■ Exercise aim ■
Go through the records, and copy each line in which the string "scale" is present.

Dataset entries:

══════

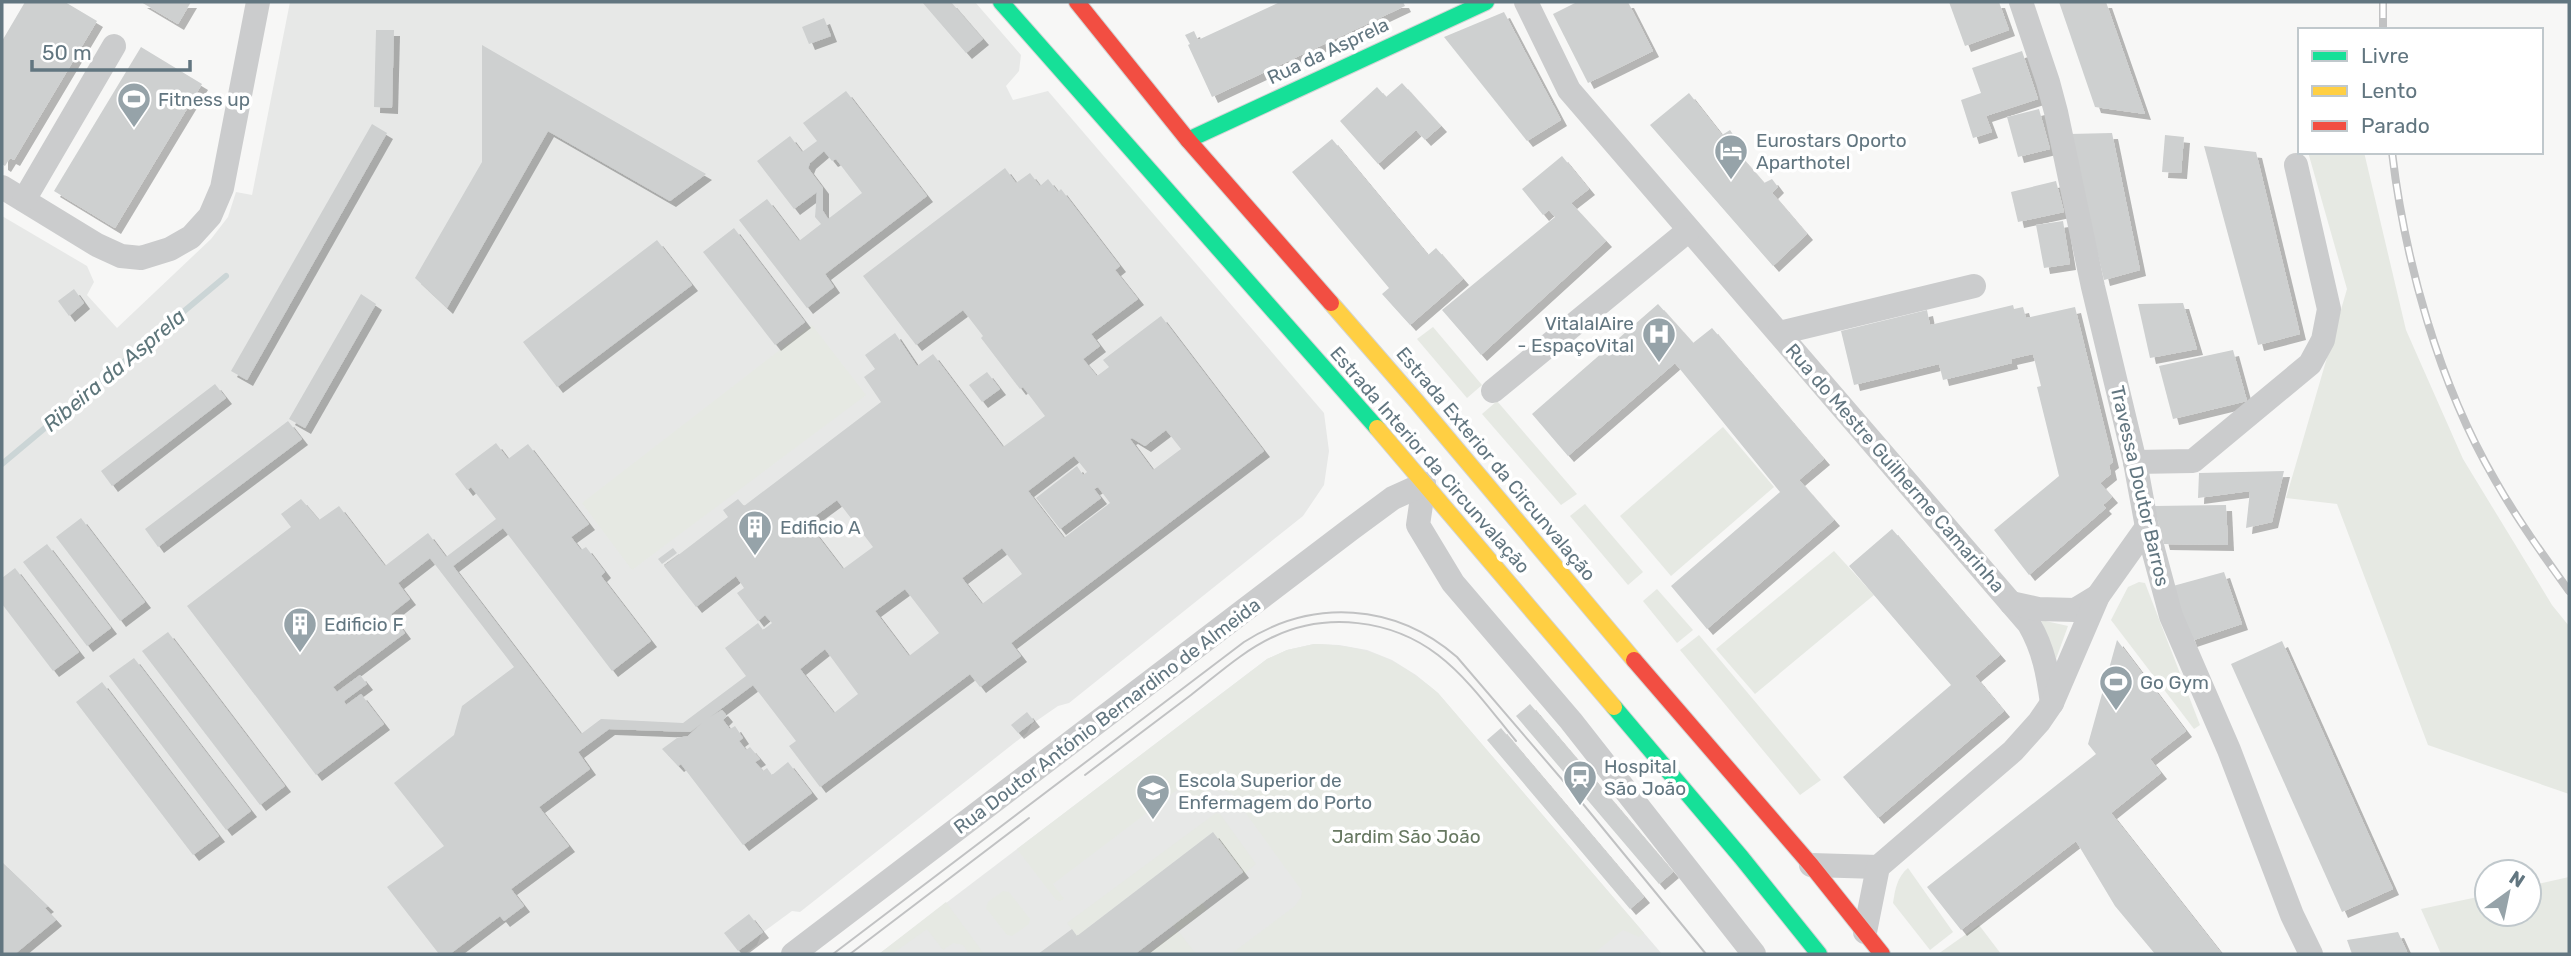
<svg xmlns="http://www.w3.org/2000/svg" width="2571" height="956" viewBox="0 0 2571 956" font-family="Rubik,sans-serif">
<defs>
<filter id="shadow"><feDropShadow dx="6" dy="6" stdDeviation="0" flood-color="#0004"/></filter>
</defs>
<rect width="100%" height="100%" fill="#f7f7f6"/>
<g fill="#e7e8e7">
<polygon points="290,2 975,2 1021,55 1019,71 1006,86 1013,100 1048,91 1324,413 1329,451 1324,485 1303,516 1069,703 1058,706 1032,724 1027,733 800,912 792,911 762,933 757,945 745,954 2,954 2,216 87,266 94,282 87,295 117,328 211,239 228,217 236,192 252,195"/>
<polygon points="1314,644 1339,645 1367,650 1392,660 1416,675 1438,693 1662,954 879,954 1267,659 1287,650"/>
</g>
<g fill="#e6e9e3">
<polygon points="2308,152 2364,152 2406,330 2463,459 2552,605 2569,626 2569,794 2428,745 2337,504 2286,498 2347,289"/>
<polygon points="812,325 866,395 632,570 582,503"/>
<polygon points="1433,327 1482,385 1467,398 1417,339"/>
<polygon points="1497,401 1577,494 1561,505 1482,414"/>
<polygon points="1723,427 1774,487 1671,576 1620,516"/>
<polygon points="1585,504 1643,572 1628,585 1570,516"/>
<polygon points="1834,551 1874,595 1755,694 1716,649"/>
<polygon points="2139,582 2145,583 2200,725 2194,729 2111,620 2128,587"/>
<polygon points="1657,589 1693,630 1677,643 1643,601"/>
<polygon points="2041,620 2068,626 2056,659"/>
<polygon points="1699,635 1821,780 1800,795 1680,650"/>
<path d="M 1314,644 C 1367,645 1398,659 1438,693 L 1644,933 L 1639,937 L 1623,930 L 1593,954 L 1231,954 L 1295,906 L 1301,897 L 1302,891 L 1232,794 L 1219,788 L 1211,790 L 1194,803 L 1181,787 L 1053,884 L 1064,899 L 1060,901 L 1056,900 L 1017,849 L 1267,659 L 1287,650 Z"/>
<polygon points="1216,813 1220,814 1256,864 1244,874 1212,833 1077,936 1067,923"/>
<path d="M 1908,868 L 1953,932 L 1930,950 L 1893,903 C 1895,890 1897,877 1908,868 Z"/>
<polygon points="2569,877 2569,954 2441,954 2421,909 2487,895 2487,914 2529,914 2529,886"/>
<polygon points="1003,891 1009,892 1030,919 1029,924 1012,936 1007,935 986,908 988,902"/>
<polygon points="946,902 984,954 969,954 963,945 953,943 943,950 927,929 892,954 879,954"/>
<polygon points="1202,903 1207,909 1178,931 1196,954 1147,954 1177,931 1173,925"/>
<polygon points="1979,925 2001,954 1938,954"/>
</g>
<g fill="none" stroke-linecap="round" stroke-linejoin="round">
<polyline stroke="#cbd5d6" stroke-width="6" points="2,464 226,276"/>
</g>
<g fill="#ced0d0" fill-rule="evenodd" filter="url(#shadow)">
<polygon points="25,2 65,2 97,21 14,160 10,158 5,166 2,164 2,41"/>
<polygon points="141,2 191,2 178,24"/>
<polygon points="922,2 951,2 983,39 966,53"/>
<polygon points="1280,2 1403,2 1405,6 1212,97 1188,45 1190,44 1185,35 1194,31 1198,40"/>
<polygon points="1577,2 1628,2 1653,51 1588,83 1553,14"/>
<polygon points="1949,2 1999,2 2009,30 1965,46"/>
<polygon points="2059,2 2106,2 2145,114 2095,107"/>
<polygon points="1504,12 1561,120 1527,141 1444,37"/>
<polygon points="824,18 831,36 809,44 802,27"/>
<polygon points="376,30 394,30 392,108 374,107"/>
<polygon points="482,45 706,174 670,201 548,131 447,308 415,278 482,162"/>
<polygon points="141,47 202,84 115,228 54,191"/>
<polygon points="2022,51 2038,99 1986,116 1992,132 1973,138 1961,100 1981,93 1972,68"/>
<polygon points="1402,83 1441,126 1425,140 1416,130 1378,164 1340,121 1377,87 1386,97"/>
<path d="M 846,91 L 927,196 L 825,274 L 834,287 L 807,308 L 739,220 L 767,199 L 799,241 L 821,224 L 815,217 L 817,192 L 794,209 L 757,161 L 790,136 L 802,152 L 817,141 L 803,123 ZM 824,151 L 832,161 L 836,159 L 862,193 L 828,219 L 823,211 L 823,188 L 808,168 L 810,163 Z"/>
<polygon points="1689,93 1722,135 1730,130 1736,139 1730,144 1764,183 1772,179 1778,187 1772,193 1807,234 1773,266 1650,125"/>
<polygon points="2039,109 2050,149 2018,157 2007,117"/>
<polygon points="372,124 387,133 247,380 231,371"/>
<polygon points="2112,133 2140,270 2104,280 2069,134"/>
<polygon points="2165,135 2184,137 2181,173 2162,172"/>
<polygon points="1332,139 1428,255 1436,248 1463,279 1410,325 1382,294 1389,288 1292,172"/>
<polygon points="2204,146 2256,152 2300,334 2258,345"/>
<polygon points="1562,156 1589,189 1571,203 1606,241 1481,355 1442,310 1555,217 1549,210 1543,215 1522,189"/>
<path d="M 1005,168 L 1016,183 L 1030,173 L 1040,186 L 1048,179 L 1058,192 L 1061,189 L 1120,266 L 1115,270 L 1138,299 L 1091,334 L 1100,346 L 1083,359 L 1097,376 L 1109,367 L 1103,360 L 1161,316 L 1264,451 L 1011,643 L 1021,656 L 980,687 L 970,674 L 820,787 L 789,746 L 796,741 L 753,685 L 710,717 L 722,710 L 727,716 L 723,720 L 730,729 L 735,726 L 743,738 L 739,741 L 746,750 L 750,747 L 760,759 L 755,762 L 763,771 L 767,768 L 772,775 L 788,762 L 812,793 L 743,845 L 681,764 L 678,766 L 662,749 L 677,738 L 688,736 L 702,723 L 690,732 L 609,729 L 578,752 L 590,769 L 539,807 L 569,846 L 511,889 L 524,906 L 504,921 L 500,916 L 450,954 L 439,954 L 387,887 L 444,846 L 394,783 L 454,735 L 462,706 L 514,667 L 430,558 L 398,583 L 410,599 L 391,614 L 405,633 L 333,687 L 337,692 L 360,675 L 367,684 L 344,701 L 346,705 L 361,694 L 384,724 L 316,775 L 187,606 L 291,527 L 281,514 L 301,499 L 319,520 L 339,506 L 385,566 L 428,533 L 446,557 L 496,519 L 471,487 L 467,490 L 455,474 L 496,443 L 508,459 L 528,444 L 589,524 L 571,537 L 581,550 L 586,547 L 605,572 L 601,576 L 651,641 L 612,671 L 503,528 L 453,566 L 581,734 L 601,719 L 683,723 L 746,676 L 725,648 L 758,623 L 763,630 L 772,623 L 765,615 L 758,621 L 737,593 L 744,588 L 736,576 L 696,607 L 664,566 L 728,517 L 723,510 L 738,499 L 744,506 L 881,402 L 864,377 L 875,369 L 865,355 L 895,333 L 917,366 L 933,354 L 1003,447 L 1045,416 L 1023,387 L 1020,389 L 981,338 L 983,336 L 963,310 L 916,345 L 863,276 ZM 1166,430 L 1181,449 L 1153,470 L 1130,439 L 1132,438 L 1145,446 ZM 1074,456 L 1087,472 L 1083,475 L 1077,466 L 1036,498 L 1060,529 L 1101,498 L 1094,489 L 1098,487 L 1110,503 L 1064,538 L 1028,491 ZM 837,500 L 873,547 L 843,569 L 807,522 ZM 1002,548 L 1022,574 L 982,604 L 962,578 ZM 905,589 L 939,633 L 909,656 L 875,611 ZM 825,649 L 858,694 L 834,713 L 800,669 Z"/>
<polygon points="2056,181 2064,212 2018,222 2011,192"/>
<polygon points="2063,221 2070,264 2044,268 2036,225"/>
<polygon points="734,228 805,322 775,345 703,252"/>
<polygon points="657,240 692,285 557,387 523,342"/>
<polygon points="74,289 84,303 69,316 58,301"/>
<polygon points="361,294 376,304 305,428 289,419"/>
<polygon points="2183,303 2197,349 2150,358 2138,304"/>
<polygon points="1658,304 1693,343 1712,328 1824,459 1799,480 1834,520 1707,629 1671,586 1780,492 1675,363 1568,456 1532,414"/>
<polygon points="2013,305 2014,309 2023,307 2026,318 2075,307 2113,462 2109,465 2111,474 2100,483 2112,497 2103,505 2106,508 2029,575 1994,530 2059,476 2037,387 2041,386 2033,354 2011,359 2012,363 1943,380 1939,364 1854,385 1841,331 1927,310 1930,325"/>
<polygon points="2233,350 2247,401 2173,419 2159,366"/>
<polygon points="987,372 1000,389 982,402 969,385"/>
<polygon points="215,384 226,398 112,486 101,471"/>
<polygon points="288,421 302,439 158,547 145,529"/>
<polygon points="2284,471 2272,522 2246,528 2250,491 2198,498 2199,473"/>
<polygon points="2226,505 2228,545 2164,544 2154,506"/>
<polygon points="81,518 145,602 120,621 56,537"/>
<polygon points="1892,529 2000,655 1975,676 2004,711 1878,818 1843,777 1951,685 1849,566"/>
<polygon points="47,544 111,628 87,646 23,562"/>
<polygon points="673,548 677,553 662,564 658,559"/>
<polygon points="15,568 79,652 53,671 2,604 2,578"/>
<polygon points="2224,572 2242,624 2191,641 2173,586"/>
<polygon points="168,632 285,786 260,805 142,651"/>
<polygon points="2117,640 2186,731 2150,759 2161,773 2111,813 2222,954 2155,954 2115,906 2076,841 1961,930 1927,887 2096,754 2088,744"/>
<polygon points="2282,641 2393,889 2342,912 2231,664"/>
<polygon points="134,658 251,811 226,830 109,676"/>
<polygon points="102,682 219,836 193,855 76,702"/>
<polygon points="1530,704 1673,872 1659,884 1516,716"/>
<polygon points="1027,712 1034,721 1018,733 1011,725"/>
<polygon points="1501,728 1644,897 1630,909 1487,740"/>
<polygon points="1213,832 1243,872 1135,954 1038,954 1072,929 1077,936"/>
<polygon points="2,862 48,906 45,908 56,920 15,954 2,954"/>
<polygon points="749,914 763,932 738,951 724,933"/>
<polygon points="2398,932 2408,954 2352,954 2347,940"/>
</g>
<g fill="none" stroke-linecap="round" stroke-linejoin="round">
<g stroke="#d2d4d4" stroke-width="18">
<g id="fast">
<polyline points="1001,2 1377,428"/>
<polyline points="1188,140 1486,2"/>
<polyline points="1614,707 1741,857 1819,954"/>
</g>
</g>
<g stroke="#d2d4d4" stroke-width="18">
<g id="slow">
<polyline points="1331,303 1417,402 1634,660"/>
<polyline points="1377,428 1614,707"/>
</g>
</g>
<g stroke="#d2d4d4" stroke-width="18">
<g id="jam">
<polyline points="1077,2 1188,140 1331,303"/>
<polyline points="1634,660 1811,865 1882,954"/>
</g>
</g>
<g stroke="#cbcccd" stroke-width="24">
<path d="M 1526,2 L 1569,90 L 2029,624 C 2044,650 2048,674 2052,703"/>
<polyline points="2021,2 2048,82 2056,112 2093,287 2135,462 2147,527 2171,616 2229,750 2292,915 2311,954"/>
<polyline points="2,187 97,245 121,256 141,258 170,249 191,237 210,216 222,188 258,2"/>
<polyline points="24,200 114,46"/>
<polyline points="1779,333 1974,286"/>
<polyline points="1493,391 1689,230"/>
<polyline points="2135,462 2193,461 2310,364 2323,340 2329,309 2296,165"/>
<polyline points="1424,484 1418,525 1453,583 1571,721 1754,954"/>
<polyline points="2011,603 2038,609 2075,610 2098,596"/>
<polyline points="1811,865 1878,867"/>
<polyline points="1865,932 1878,867 2013,751 2039,722 2052,703 2098,596 2147,527"/>
<polyline points="793,954 1351,529 1393,498 1424,484"/>
</g>
<use href="#fast" stroke="#16e098" stroke-width="16"/>
<use href="#slow" stroke="#ffcf43" stroke-width="16"/>
<use href="#jam" stroke="#f24e42" stroke-width="16"/>
<g stroke="#c1c2c3" stroke-width="2">
<path d="M 1085,775 C 1120,749 1155,722 1191,695 C 1217,675 1243,651 1273,637 C 1326,612 1391,619 1438,655 C 1468,678 1492,712 1516,741"/>
<path d="M 833,954 L 1244,642 C 1313,598 1395,603 1457,657 L 1583,804 L 1706,954"/>
<polyline points="850,954 1029,818"/>
</g>
<g stroke="#c1c2c3" stroke-width="8">
<g id="rail">
<polyline points="2383,2 2383,30"/>
<path d="M 2392,152 C 2405,262 2439,384 2495,480 C 2517,519 2543,555 2569,591"/>
</g>
</g>
<use href="#rail" stroke="#fff" stroke-width="5" stroke-dasharray="16" stroke-linecap="butt"/>
</g>
<defs>
<g id="stadium-pin" transform="scale(1.75)"><path d="M0 17L-7.5 6A9.5 9.5 0 1 1 7.5 6Z" fill="#96a3a9" stroke="#fff"/><path d="M0-5a6.5 5 0 1 0 0 10a6.5 5 0 1 0 0-10ZM-3.5-1.8h7v3.6h-7Z" fill="#fff"/></g>
<g id="hotel-pin" transform="scale(1.75)"><path d="M0 17L-7.5 6A9.5 9.5 0 1 1 7.5 6Z" fill="#96a3a9" stroke="#fff"/><path d="M-6-4.5h1.5V1H6V5H4.5V3h-9V5H-6ZM-4 0a1.8 1.8 0 1 1 3.6 0ZM.5 0V-2.5h3Q6-2.5 6 0Z" fill="#fff"/></g>
<g id="hospital-pin" transform="scale(1.75)"><path d="M0 17L-7.5 6A9.5 9.5 0 1 1 7.5 6Z" fill="#96a3a9" stroke="#fff"/><path d="M-5-5h3v3.5h4V-5h3V5h-3V1.5h-4V5h-3Z" fill="#fff"/></g>
<g id="building-pin" transform="scale(1.75)"><path d="M0 17L-7.5 6A9.5 9.5 0 1 1 7.5 6Z" fill="#96a3a9" stroke="#fff"/><path d="M-4-6H4V6H1V3H-1V6H-4ZM-2.5-4.3h1.7v1.8h-1.7ZM.8-4.3h1.7v1.8H.8ZM-2.5-1h1.7V.8h-1.7ZM.8-1h1.7V.8H.8Z" fill="#fff"/></g>
<g id="station-pin" transform="scale(1.75)"><path d="M0 17L-7.5 6A9.5 9.5 0 1 1 7.5 6Z" fill="#96a3a9" stroke="#fff"/><path d="M-3-6H3Q5-6 5-4V2Q5 4 3 4L4.5 6H3L1.5 4h-3L-3 6H-4.5L-3 4Q-5 4-5 2V-4Q-5-6-3-6ZM-3.5-4v3h7v-3ZM-3.5 1v1.5H-2V1ZM2 1v1.5H3.5V1Z" fill="#fff"/></g>
<g id="university-pin" transform="scale(1.75)"><path d="M0 17L-7.5 6A9.5 9.5 0 1 1 7.5 6Z" fill="#96a3a9" stroke="#fff"/><path d="M0-5L7-2L0 1L-7-2ZM-4 1L0 2.5L4 1V4Q0 6-4 4Z" fill="#fff"/></g>
</defs>
<g fill-rule="evenodd">
<use href="#stadium-pin" x="134" y="99"/>
<use href="#hotel-pin" x="1731" y="151"/>
<use href="#hospital-pin" x="1659" y="334"/>
<use href="#building-pin" x="755" y="527"/>
<use href="#building-pin" x="300" y="624"/>
<use href="#stadium-pin" x="2116" y="682"/>
<use href="#station-pin" x="1580" y="777"/>
<use href="#university-pin" x="1153" y="791"/>
</g>
<g text-anchor="middle" dominant-baseline="central" stroke-width="7" stroke-linejoin="round" paint-order="stroke">
<g font-size="19" fill="#627680" stroke="#fff">
<text transform="translate(1328 51) rotate(-25)">Rua da Asprela</text>
<text transform="translate(1430 460) rotate(49)">Estrada Interior da Circunvalação</text>
<text transform="translate(1496 464) rotate(50)">Estrada Exterior da Circunvalação</text>
<text transform="translate(1895 468) rotate(49)">Rua do Mestre Guilherme Camarinha</text>
<text transform="translate(2140 486) rotate(77)">Travessa Doutor Barros</text>
<text transform="translate(1107 716) rotate(-37)">Rua Doutor António Bernardino de Almeida</text>
</g>
<g font-size="19" fill="#627680" stroke="#fff" text-anchor="start">
<text x="158" y="99">Fitness up</text>
<text x="1756" y="140">Eurostars Oporto<tspan x="1756" dy="22">Aparthotel</tspan></text>
<text x="1634" y="323" text-anchor="end">VitalalAire<tspan x="1634" dy="22">- EspaçoVital</tspan></text>
<text x="780" y="527">Edificio A</text>
<text x="324" y="624">Edificio F</text>
<text x="2140" y="682">Go Gym</text>
<text x="1604" y="766">Hospital<tspan x="1604" dy="22">São João</tspan></text>
<text x="1178" y="780">Escola Superior de<tspan x="1178" dy="22">Enfermagem do Porto</tspan></text>
</g>
<g font-size="19" fill="#677861" stroke="#fff">
<text x="1406" y="836">Jardim São João</text>
</g>
<g font-size="21" font-style="italic" fill="#5e767b" stroke="#fff">
<text transform="translate(114 370) rotate(-40)">Ribeira da Asprela</text>
</g>
</g>
<rect width="2571" height="956" fill="none" stroke="#627680" stroke-width="7"/>
<rect x="2298" y="28" width="245" height="126" fill="#ffffff" stroke="#c0c8cc" stroke-width="2"/>
<rect x="2312" y="51" width="35" height="10" fill="#16e098" stroke="#c0c8cc" stroke-width="2"/>
<text x="2361" y="63" font-size="21" fill="#627680">Livre</text>
<rect x="2312" y="86" width="35" height="10" fill="#ffcf43" stroke="#c0c8cc" stroke-width="2"/>
<text x="2361" y="98" font-size="21" fill="#627680">Lento</text>
<rect x="2312" y="121" width="35" height="10" fill="#f24e42" stroke="#c0c8cc" stroke-width="2"/>
<text x="2361" y="133" font-size="21" fill="#627680">Parado</text>
<g transform="translate(2508 893) rotate(33)"><circle r="33" fill="#ffffff" stroke="#c0c8cc" stroke-width="2"/>
<path d="M0-5L12 26L0 18L-12 26Z" fill="#96a3a9"/>
<text y="-10" font-size="19" font-weight="bold" text-anchor="middle" fill="#627680">N</text>
</g>
<path d="M32 60v10h158v-10" fill="none" stroke="#627680" stroke-width="3.5"/>
<text x="42" y="60" font-size="21" fill="#627680" stroke="#ffffff" stroke-width="5" paint-order="stroke">50 m</text>
</svg>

══════

■ Response area ■
<g id="stadium-pin" transform="scale(1.75)"><path d="M0 17L-7.5 6A9.5 9.5 0 1 1 7.5 6Z" fill="#96a3a9" stroke="#fff"/><path d="M0-5a6.5 5 0 1 0 0 10a6.5 5 0 1 0 0-10ZM-3.5-1.8h7v3.6h-7Z" fill="#fff"/></g>
<g id="hotel-pin" transform="scale(1.75)"><path d="M0 17L-7.5 6A9.5 9.5 0 1 1 7.5 6Z" fill="#96a3a9" stroke="#fff"/><path d="M-6-4.5h1.5V1H6V5H4.5V3h-9V5H-6ZM-4 0a1.8 1.8 0 1 1 3.6 0ZM.5 0V-2.5h3Q6-2.5 6 0Z" fill="#fff"/></g>
<g id="hospital-pin" transform="scale(1.75)"><path d="M0 17L-7.5 6A9.5 9.5 0 1 1 7.5 6Z" fill="#96a3a9" stroke="#fff"/><path d="M-5-5h3v3.5h4V-5h3V5h-3V1.5h-4V5h-3Z" fill="#fff"/></g>
<g id="building-pin" transform="scale(1.75)"><path d="M0 17L-7.5 6A9.5 9.5 0 1 1 7.5 6Z" fill="#96a3a9" stroke="#fff"/><path d="M-4-6H4V6H1V3H-1V6H-4ZM-2.5-4.3h1.7v1.8h-1.7ZM.8-4.3h1.7v1.8H.8ZM-2.5-1h1.7V.8h-1.7ZM.8-1h1.7V.8H.8Z" fill="#fff"/></g>
<g id="station-pin" transform="scale(1.75)"><path d="M0 17L-7.5 6A9.5 9.5 0 1 1 7.5 6Z" fill="#96a3a9" stroke="#fff"/><path d="M-3-6H3Q5-6 5-4V2Q5 4 3 4L4.5 6H3L1.5 4h-3L-3 6H-4.5L-3 4Q-5 4-5 2V-4Q-5-6-3-6ZM-3.5-4v3h7v-3ZM-3.5 1v1.5H-2V1ZM2 1v1.5H3.5V1Z" fill="#fff"/></g>
<g id="university-pin" transform="scale(1.75)"><path d="M0 17L-7.5 6A9.5 9.5 0 1 1 7.5 6Z" fill="#96a3a9" stroke="#fff"/><path d="M0-5L7-2L0 1L-7-2ZM-4 1L0 2.5L4 1V4Q0 6-4 4Z" fill="#fff"/></g>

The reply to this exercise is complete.